Léon n’a plus de nouvelles de son frère aîné, Jules Mortreux, depuis le 14 mars … la veille « d’une grande attaque à Vauquois » en Lorraine.

Je suis très ennuyé du silence prolongé de Jules.

Jules et Pierre

Déjà en deuil après le décès de son jeune frère Pierre, tué en janvier à Steinbach en Alsace, Léon craint le pire pour son frère aîné Jules.

Et ses craintes sont justifiées. Léon ne sait pas encore que son frère Jules a été tué dans la bataille de Vauquois le 15 mars 1915.

15 jours après la mort de Jules, Léon raconte dans cette lettre que son frère aîné n’a pas reparu à la Compagnie depuis la journée du 15 mars. Son inquiétude est d’autant plus forte que Jules lui avait parlé de cette grande attaque de l’armée française sur Vauquois.

D’après des renseignements collectés de proche en proche, Léon a appris que le 15 mars son frère Jules et sa compagnie ont livré une bataille très meurtrière … et Jules ?

La tranchée que Jules et nos amis occupaient à quelques mètres des boches a été prise en enfilade par ceux-ci et c’est pendant que les nôtres quittaient au plus vite que les allemands de leur tranchée leur tiraient dessus.

Jules est-il encore en vie ? Dans cette correspondance de guerre du 1er avril 1915, Léon Mortreux s’interroge, interroge ceux qui reviennent du front avec l’espoir d’une prochaine lettre de Jules.

Ce jour-là, Léon ne sait pas encore qu’il a perdu son frère aîné Jules depuis 15 jours, après Pierre … deux frères morts dans cette guerre contre les allemands en 1915.

Léon Mortreux

Léon Mortreux

Fernand Bar

Fernand Bar

Lettre de Léon Mortreux à Fernand Bar, le 1er avril 1915

Dans cette lettre écrite depuis une caserne de Fontainebleau, Léon espère que Jules s’en tirera, comme lui s’en est tiré à Varreddes« Je t’embrasse affectueusement, espérant que bientôt Jules écrira. » 

 

Correspondance de guerre, il y a cent ans …

 

Fontainebleau, 1/4/1915

46ème Infanterie  31ème Cie

 Cher Oncle,

Entre toutes les lettres que tu m’as adressées la dernière est une de celles qui m’a causé le plus de plaisir. Pourquoi : parce qu’elle me vient à un moment où je suis très ennuyé du silence prolongé de Jules et que je vois de plus en plus que si – malheur affreux – il fallait perdre aussi mon frère aîné, ton affection si grande grandirait encore pour essayer de faire oublier autant que faire se peut le vide produit.

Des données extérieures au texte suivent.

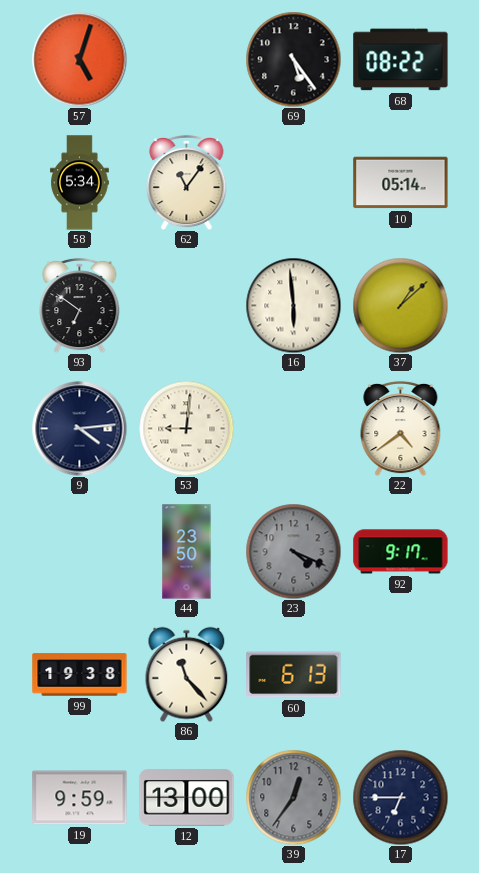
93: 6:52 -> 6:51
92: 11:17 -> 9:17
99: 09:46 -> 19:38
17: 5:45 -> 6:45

D’après renseignements de personnes ayant un parent au front, lesquelles personnes sont venues voir Berthe, celle-ci m’écrit :

Il paraît que Jules et ses amis que nous connaissons (Leroux et Langeais) n’ont pas reparu à la Cie depuis la journée du 15 mars, où Jules avait écrit le 14 que le lendemain il y aurait une grande attaque à Vauquois ! 

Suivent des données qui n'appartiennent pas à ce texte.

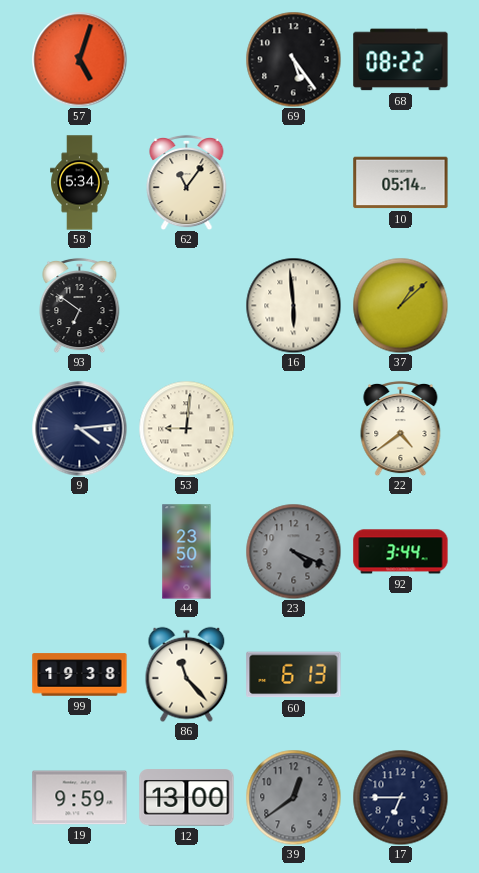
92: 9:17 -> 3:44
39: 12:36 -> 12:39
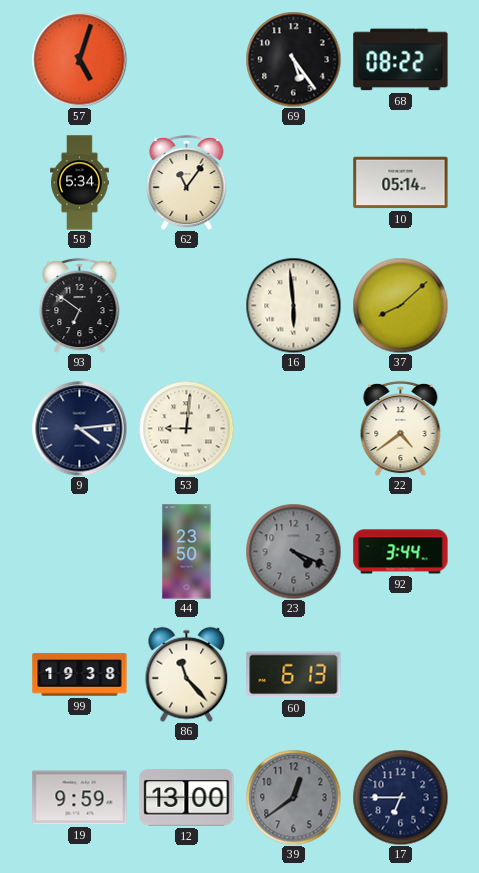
37: 1:08 -> 8:08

Personne n’a vu aucun cadavre des trois ci-dessus.

La tranchée que Jules et nos amis occupaient à quelques mètres des boches a été prise en enfilade par ceux-ci et c’est pendant que les nôtres quittaient au plus vite que les allemands de leur tranchée leur tiraient dessus.

A côté même tranchée prise momentanément par les allemands a été reprise par le 46 disent les personnes qui sont venues voir Berthe.

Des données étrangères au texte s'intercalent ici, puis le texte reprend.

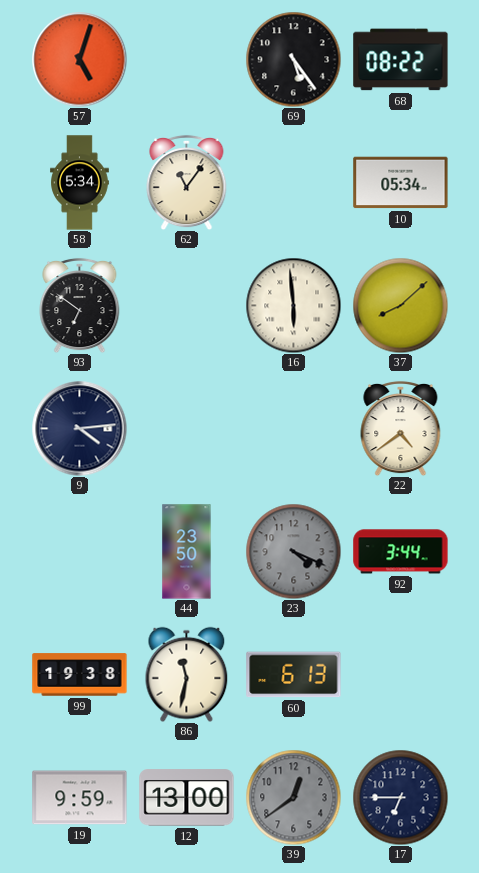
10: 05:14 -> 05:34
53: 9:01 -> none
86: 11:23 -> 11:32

Berthe me dit encore : « Essaie de savoir si le 46 a retrouvé des blessés du 76 et de savoir si le 15 à Vauquois les boches ont fait des prisonniers. »

Enfin tout n’est pas perdu puisqu’aucun indice ne répond de la mort d’aucun des trois noms précités.

Berthe m’écrit encore : « Si tu écris à la famille ne répands pas de bruits aussi alarmants puisque nous n’avons aucune certitude ».

Je lui désobéis en te soumettant le précédent exposé, mais j’ai pensé qu’il valait mieux que tu saches.

Ici j’ai consulté un gradé revenu du front le 20 mars, il est du 46 et ne peut me donner aucune indication précise.

Ceux qui pourraient parler sont des blessés mais dans quels hôpitaux sont-ils !

Patientons, attendons un peu et pensons que prisonnier s’il l’est Jules s’en tirera comme moi à Varreddes, la chance aidant.

Je te remercie des détails que tu me donnes sur Béthune, sur Martial. Reçu aussi les « Petit Béthunois », merci bien.

J’ai écrit il y a 15 jours environ à Marie Deloles.

As-tu reçu ma carte te parlant du frère Dussart et de Lemille ?

Il y a ici un Vanacker du 273 en traitement à l’hôpital.

Comment vas-tu ? Rien encore pour le départ.

Chacun a applaudi à la chute de Przemysl. Espérons que les succès des Russes s’affirmeront.

Je t’embrasse affectueusement, espérant que bientôt Jules écrira.